# [SUPPLIED RECORDS]
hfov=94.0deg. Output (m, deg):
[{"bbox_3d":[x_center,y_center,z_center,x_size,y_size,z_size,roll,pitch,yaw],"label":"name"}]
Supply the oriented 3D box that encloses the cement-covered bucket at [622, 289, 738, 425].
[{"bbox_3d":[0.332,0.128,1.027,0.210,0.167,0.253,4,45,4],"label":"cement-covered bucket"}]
==
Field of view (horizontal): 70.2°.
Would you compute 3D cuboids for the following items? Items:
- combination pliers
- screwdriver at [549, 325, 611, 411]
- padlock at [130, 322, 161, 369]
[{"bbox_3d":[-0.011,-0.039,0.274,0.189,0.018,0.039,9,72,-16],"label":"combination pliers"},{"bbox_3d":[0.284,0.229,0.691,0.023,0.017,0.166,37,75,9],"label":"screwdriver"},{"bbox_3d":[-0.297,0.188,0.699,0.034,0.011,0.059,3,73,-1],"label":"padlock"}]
...
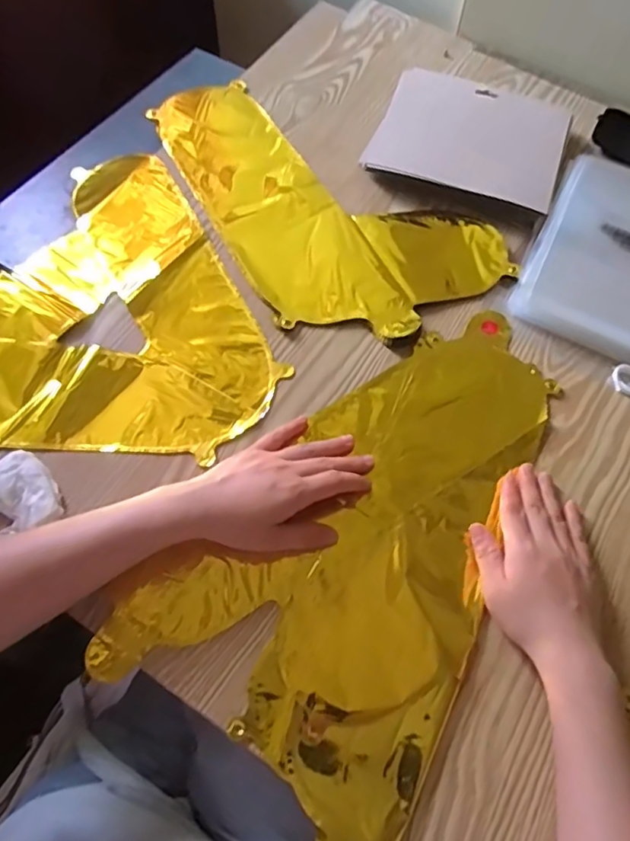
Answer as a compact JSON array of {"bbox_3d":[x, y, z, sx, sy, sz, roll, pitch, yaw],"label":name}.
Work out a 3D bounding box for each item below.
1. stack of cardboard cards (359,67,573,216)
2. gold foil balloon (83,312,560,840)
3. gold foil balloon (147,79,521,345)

# [INSTRUCTIONS FOR THE TASK]
Looking at the records above, which lines contain "balloon"? Copy those lines.

# [ANSWER FOR THE TASK]
2. gold foil balloon (83,312,560,840)
3. gold foil balloon (147,79,521,345)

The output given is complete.